The really neat thing here is that the randomness of the $h$ ’s means that whatever the keys look like, you usually end up with a fairly uniform distribution of $i_ h$ ’s, and only a small number of keys sharing each slot in the hash table. It is this that makes data retrieval so efficient, relative to searching a directory of keys.

Note that R environments are themselves methods for associating values with lookup keys, and in fact, R environments can use hash tables.

ht <- new.env(hash=TRUE)
ht[["foo"]] = "bar"
ht[["baz"]] = 1:10
ht[["foo"]]

## [1] "bar"

ht$baz

##  [1]  1  2  3  4  5  6  7  8  9 10

If that doesn’t sound like it has any application in statistics, consider the construction of triangulations in spatial statistics (a triangulation being a way of joining a set of points up with triangles, in such a way that the whole complex hull of the points is covered in triangles).
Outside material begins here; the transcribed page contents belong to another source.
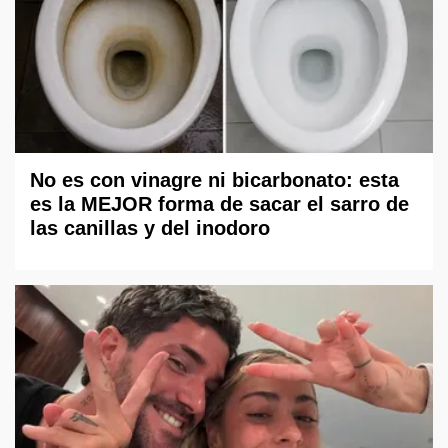
No es con vinagre ni bicarbonato: esta
es la MEJOR forma de sacar el sarro de
las canillas y del inodoro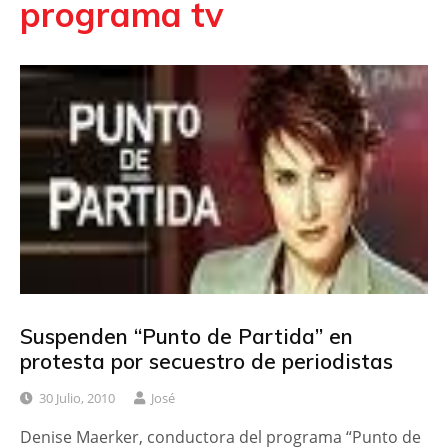
programa tv
Suspenden “Punto de Partida” en
protesta por secuestro de periodistas
30 Julio, 2010
José
Denise Maerker, conductora del programa “Punto de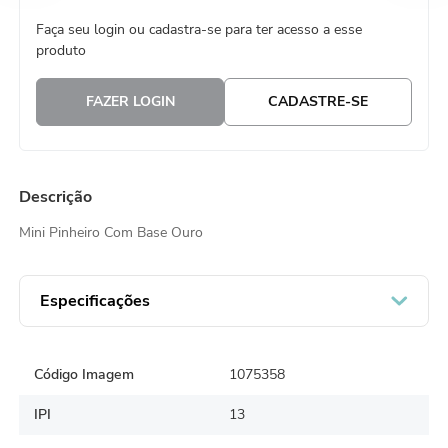
8
º
guardanapo
Faça seu login ou cadastra-se para ter acesso a esse
produto
9
º
vela
10
º
urso
FAZER LOGIN
CADASTRE-SE
Descrição
Mini Pinheiro Com Base Ouro
Especificações
Código Imagem
1075358
IPI
13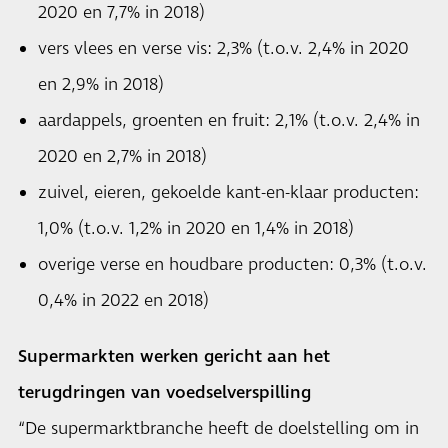
2020 en 7,7% in 2018)
vers vlees en verse vis: 2,3% (t.o.v. 2,4% in 2020
en 2,9% in 2018)
aardappels, groenten en fruit: 2,1% (t.o.v. 2,4% in
2020 en 2,7% in 2018)
zuivel, eieren, gekoelde kant-en-klaar producten:
1,0% (t.o.v. 1,2% in 2020 en 1,4% in 2018)
overige verse en houdbare producten: 0,3% (t.o.v.
0,4% in 2022 en 2018)
Supermarkten werken gericht aan het
terugdringen van voedselverspilling
“De supermarktbranche heeft de doelstelling om in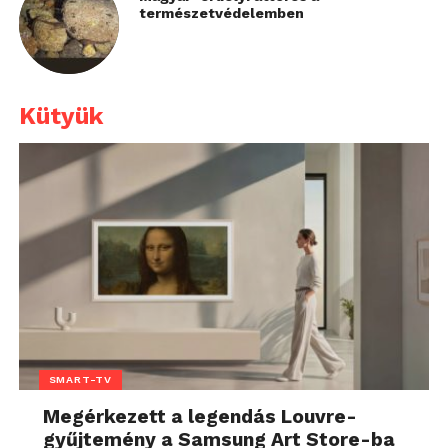
természetvédelemben
Kütyük
SMART-TV
Megérkezett a legendás Louvre-
gyűjtemény a Samsung Art Store-ba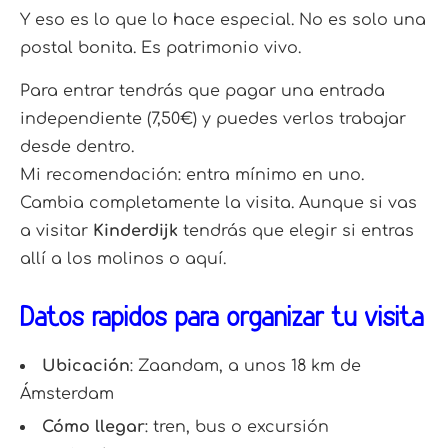
Y eso es lo que lo hace especial. No es solo una
postal bonita. Es patrimonio vivo.
Para entrar tendrás que pagar una entrada
independiente (7,50€) y puedes verlos trabajar
desde dentro.
Mi recomendación: entra mínimo en uno.
Cambia completamente la visita. Aunque si vas
a visitar
Kinderdijk
tendrás que elegir si entras
allí a los molinos o aquí.
Datos rápidos para organizar tu visita
Ubicación
: Zaandam, a unos 18 km de
Ámsterdam
Cómo llegar
: tren, bus o excursión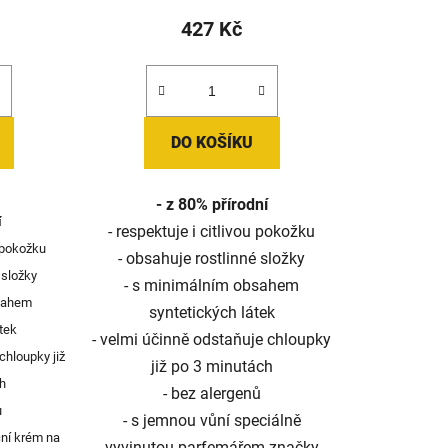
tu
427 Kč
DO KOŠÍKU
ek.
- z 80% přírodní
í
- respektuje i citlivou pokožku
u pokožku
- obsahuje rostlinné složky
 složky
- s minimálním obsahem
sahem
syntetických látek
átek
- velmi účinně odstaňuje chloupky
chloupky již
již po 3 minutách
h
- bez alergenů
ů
- s jemnou vůní speciálně
ční krém na
vyvinutou parfemářem značky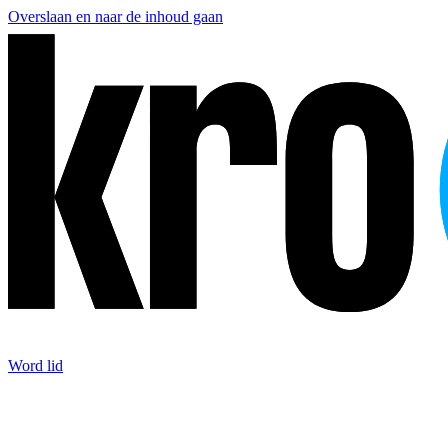
Overslaan en naar de inhoud gaan
Word lid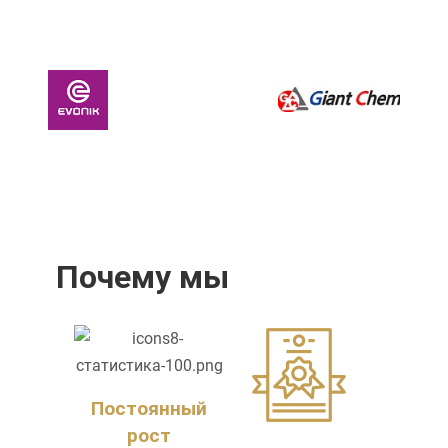
Почему мы
Постоянный
рост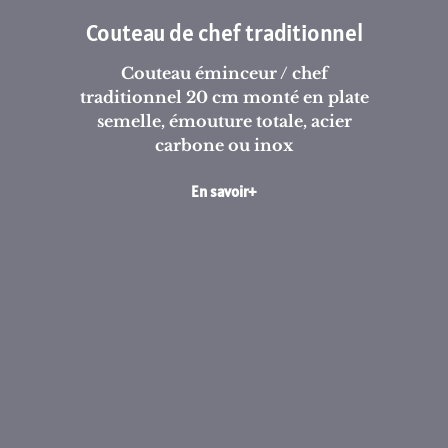
Couteau de chef traditionnel
Couteau éminceur / chef
traditionnel 20 cm monté en plate
semelle, émouture totale, acier
carbone ou inox
En savoir+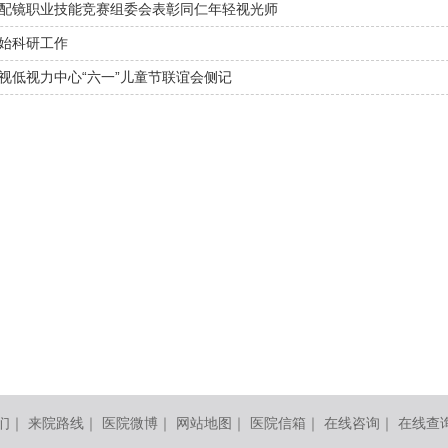
配镜职业技能竞赛组委会表彰同仁年轻视光师
始科研工作
视低视力中心“六一”儿童节联谊会侧记
们
｜
来院路线
｜
医院微博
｜
网站地图
｜
医院信箱
｜
在线咨询
｜
在线查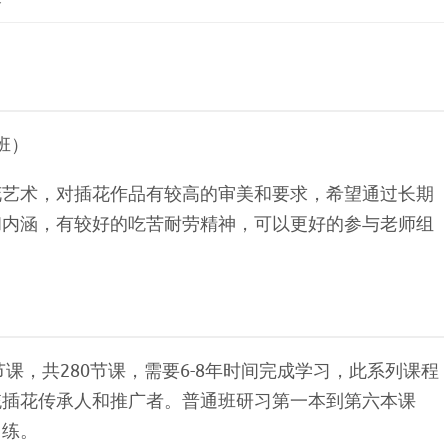
容
班）
花艺术，对插花作品有较高的审美和要求，希望通过长期
和内涵，有较好的吃苦耐劳精神，可以更好的参与老师组
课，共280节课，需要6-8年时间完成学习，此系列课程
统插花传承人和推广者。普通班研习第一本到第六本课
训练。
Efficient construction of triangulations is tricky, and several efficient algorithms work by incrementally adding triangles. You usually know at least one neighbour of each triangle at its creation, but you actually need to know all its neighbours in the existing set. The task of finding those neighbours would be prohibitive if you had to search each existing triangle for edges shared with the new triangle. Instead one can maintain a hash table for unpaired triangle edges, where the hash key is based on the end co-ordinates of each edge. This allows any newly created edge to be paired with any existing edge in little more than the length of time it takes to create the hash key.

6.3 Further reading

1.
For a good introduction to the sparse methods underlying Martin Maechler and Douglas Bates’ R package Matrix, see Davis, T. A. (2006) Direct Methods for Sparse Linear Systems, SIAM.
2.
Tim Davis’s home page is worth a look for more recent sparse matrix developments
http://faculty.cse.tamu.edu/davis/research.html.
3.
If you think hashing is clever, take a look at the rest of Cormen, T., C.E. Leiserson, R.L. Rivest and C. Stein (2001) Introduction to Algorithms (2nd ed.) MIT.
4.
Once again, Press, W.H., S.A. Teukolsky, W.T. Vetterling and B.P Flannery (2007) Numerical Recipes (3rd ed.) provides a readable introduction to a much wider range of topics in scientific computing than has been covered here.